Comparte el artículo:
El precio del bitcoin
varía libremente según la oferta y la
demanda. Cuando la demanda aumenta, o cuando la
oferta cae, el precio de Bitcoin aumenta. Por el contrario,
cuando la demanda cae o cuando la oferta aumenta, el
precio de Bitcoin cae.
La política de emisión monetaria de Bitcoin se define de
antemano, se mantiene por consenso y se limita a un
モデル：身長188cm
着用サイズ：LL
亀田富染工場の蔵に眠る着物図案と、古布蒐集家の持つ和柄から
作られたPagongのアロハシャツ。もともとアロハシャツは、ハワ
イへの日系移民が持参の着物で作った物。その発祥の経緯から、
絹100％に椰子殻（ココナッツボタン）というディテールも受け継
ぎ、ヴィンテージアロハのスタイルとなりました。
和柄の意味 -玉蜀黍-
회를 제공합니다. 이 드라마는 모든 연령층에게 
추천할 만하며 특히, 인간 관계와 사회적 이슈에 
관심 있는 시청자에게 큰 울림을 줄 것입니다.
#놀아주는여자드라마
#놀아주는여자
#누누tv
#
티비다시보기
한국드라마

•••

Copy out all of the lines above, word for word and in the same order.

[Solved problem]
Comparte el artículo:
El precio del bitcoin
varía libremente según la oferta y la
demanda. Cuando la demanda aumenta, o cuando la
oferta cae, el precio de Bitcoin aumenta. Por el contrario,
cuando la demanda cae o cuando la oferta aumenta, el
precio de Bitcoin cae.
La política de emisión monetaria de Bitcoin se define de
antemano, se mantiene por consenso y se limita a un
モデル：身長188cm
着用サイズ：LL
亀田富染工場の蔵に眠る着物図案と、古布蒐集家の持つ和柄から
作られたPagongのアロハシャツ。もともとアロハシャツは、ハワ
イへの日系移民が持参の着物で作った物。その発祥の経緯から、
絹100％に椰子殻（ココナッツボタン）というディテールも受け継
ぎ、ヴィンテージアロハのスタイルとなりました。
和柄の意味 -玉蜀黍-
회를 제공합니다. 이 드라마는 모든 연령층에게 
추천할 만하며 특히, 인간 관계와 사회적 이슈에 
관심 있는 시청자에게 큰 울림을 줄 것입니다.
#놀아주는여자드라마
#놀아주는여자
#누누tv
#
티비다시보기
한국드라마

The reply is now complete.